Now granted, the M’s lost their 4-5 game against Kansas City primarily because Morrow, despite his outstanding record before this week, gave up a second walk off homerun in his last two appearances. But, there was one more reason the M’s were two runs behind, and in conjuction with my last post, I felt it was necessary (and fruitful to my previous point) to point out that it was Vidro who put us 2 runs behind from the get go with an error while covering for the missing Richie Sexson at first base. Now, before I start tossing angry comments at Jose Vidro, who Riggleman for some reason believes was capable of batting cleanup for the M’s today, let’s run some stat comparison (and yes, I’ll do my best to make it as one-sided as possible).

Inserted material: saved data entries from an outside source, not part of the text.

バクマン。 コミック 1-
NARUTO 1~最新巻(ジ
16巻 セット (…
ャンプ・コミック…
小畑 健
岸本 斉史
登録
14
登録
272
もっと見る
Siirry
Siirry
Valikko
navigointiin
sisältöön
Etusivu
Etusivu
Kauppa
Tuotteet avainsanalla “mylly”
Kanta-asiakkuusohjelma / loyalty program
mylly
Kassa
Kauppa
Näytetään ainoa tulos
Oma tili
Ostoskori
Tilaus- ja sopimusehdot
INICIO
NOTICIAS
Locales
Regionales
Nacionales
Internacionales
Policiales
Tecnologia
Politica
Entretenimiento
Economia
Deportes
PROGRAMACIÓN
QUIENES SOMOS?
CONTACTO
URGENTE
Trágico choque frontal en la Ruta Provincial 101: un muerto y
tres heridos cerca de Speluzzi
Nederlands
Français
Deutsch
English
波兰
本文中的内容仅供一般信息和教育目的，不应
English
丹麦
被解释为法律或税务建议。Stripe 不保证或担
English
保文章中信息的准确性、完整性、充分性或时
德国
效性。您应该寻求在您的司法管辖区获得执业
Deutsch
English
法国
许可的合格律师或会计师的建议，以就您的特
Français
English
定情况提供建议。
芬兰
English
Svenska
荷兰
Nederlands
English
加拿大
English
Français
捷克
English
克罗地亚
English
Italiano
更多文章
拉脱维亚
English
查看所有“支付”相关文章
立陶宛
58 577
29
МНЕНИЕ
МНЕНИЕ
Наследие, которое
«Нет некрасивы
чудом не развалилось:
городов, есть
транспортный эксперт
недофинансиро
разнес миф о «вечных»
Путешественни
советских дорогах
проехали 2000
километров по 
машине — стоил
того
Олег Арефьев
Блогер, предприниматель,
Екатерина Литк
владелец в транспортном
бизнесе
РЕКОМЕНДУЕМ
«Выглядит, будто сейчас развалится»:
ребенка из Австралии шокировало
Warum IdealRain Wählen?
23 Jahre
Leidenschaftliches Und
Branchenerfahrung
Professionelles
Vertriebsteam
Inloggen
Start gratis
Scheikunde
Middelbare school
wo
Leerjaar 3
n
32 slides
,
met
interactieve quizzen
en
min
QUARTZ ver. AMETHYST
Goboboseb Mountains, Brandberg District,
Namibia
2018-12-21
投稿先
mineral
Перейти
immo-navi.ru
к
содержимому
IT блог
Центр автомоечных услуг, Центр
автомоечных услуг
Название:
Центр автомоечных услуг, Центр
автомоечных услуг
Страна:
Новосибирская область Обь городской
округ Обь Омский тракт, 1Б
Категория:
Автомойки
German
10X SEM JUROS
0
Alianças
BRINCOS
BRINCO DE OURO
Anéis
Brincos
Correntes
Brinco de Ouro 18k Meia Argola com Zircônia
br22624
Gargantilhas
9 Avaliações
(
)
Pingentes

I mentioned it before, but Richie was batting .282 in 71 at bats in June (granted, his 5 RBIs weren’t quite impressive). Vidro packed in a stellar .189 in 74 at bats in the same month (although managed a more impressive 9 RBIs, 2 homeruns and only 9 k’s). On the defensive front, I have never pretended that Richie was exactly a gem as a first baseman, but he’s certainly more competent than a guy who once was an all-star 10 years ago. Vidro’s started 8 times at first and has made 2 errors this season. And Richie? He’s got 2 errors as well… in 72 games started. 72! Now, USSM will bash Richie’s defensive ability all over the place, and like I said, he’s not a gold glove candidate over there, but he’s got a .994 career fielding percentage and a lack of area covered, or the inability to clutch out an occasional foul ball is a far better place to be than a guy who averages an error every four games. Will Vidro get better? Yes, of course he will. His stats aren’t really set right now and more starting experience equals less mistakes, but this was an idiotic move by Riggleman and Pelekoudas. And what’s up with Vidro at #4? USSM covered it with their usual tenacity here.

On the positive side of things (and yes, rookie appearances are about as positive as the M’s will probably get this year), Tug Hulett made his Mariners premier today… at DH. I was lucky enough to be able to follow Tug’s first season of baseball when he played (and I worked) for the Spokane Indians. He was a sweet guy then, and he seems to have the same demeanor even at the major league level. When I got to watch him play in 2004, he hit .279, with absolutely no power but managed to snag 19 bases in 26 tries. He didn’t exactly impress me with anything except his incredible patience at the plate. He had 69 hits and 68 walks that season to give him an incredible .444 OBP. He may not have been the star of that team, but he was always involved in the victories and scored more runs than any other player with 54 (keep in mind that Spokane only plays 76 games a season). He’s posted similar numbers since and even got his batting average up to .302 this season in Tacoma, so hopefully his patience at the plate will see continued success. He’s a middle infielder, so I’m not sure he’s got much of a future with the M’s next year, but he has potential to be the next Willie Bloomquist (or maybe even a successful version of Willie Bloomquist).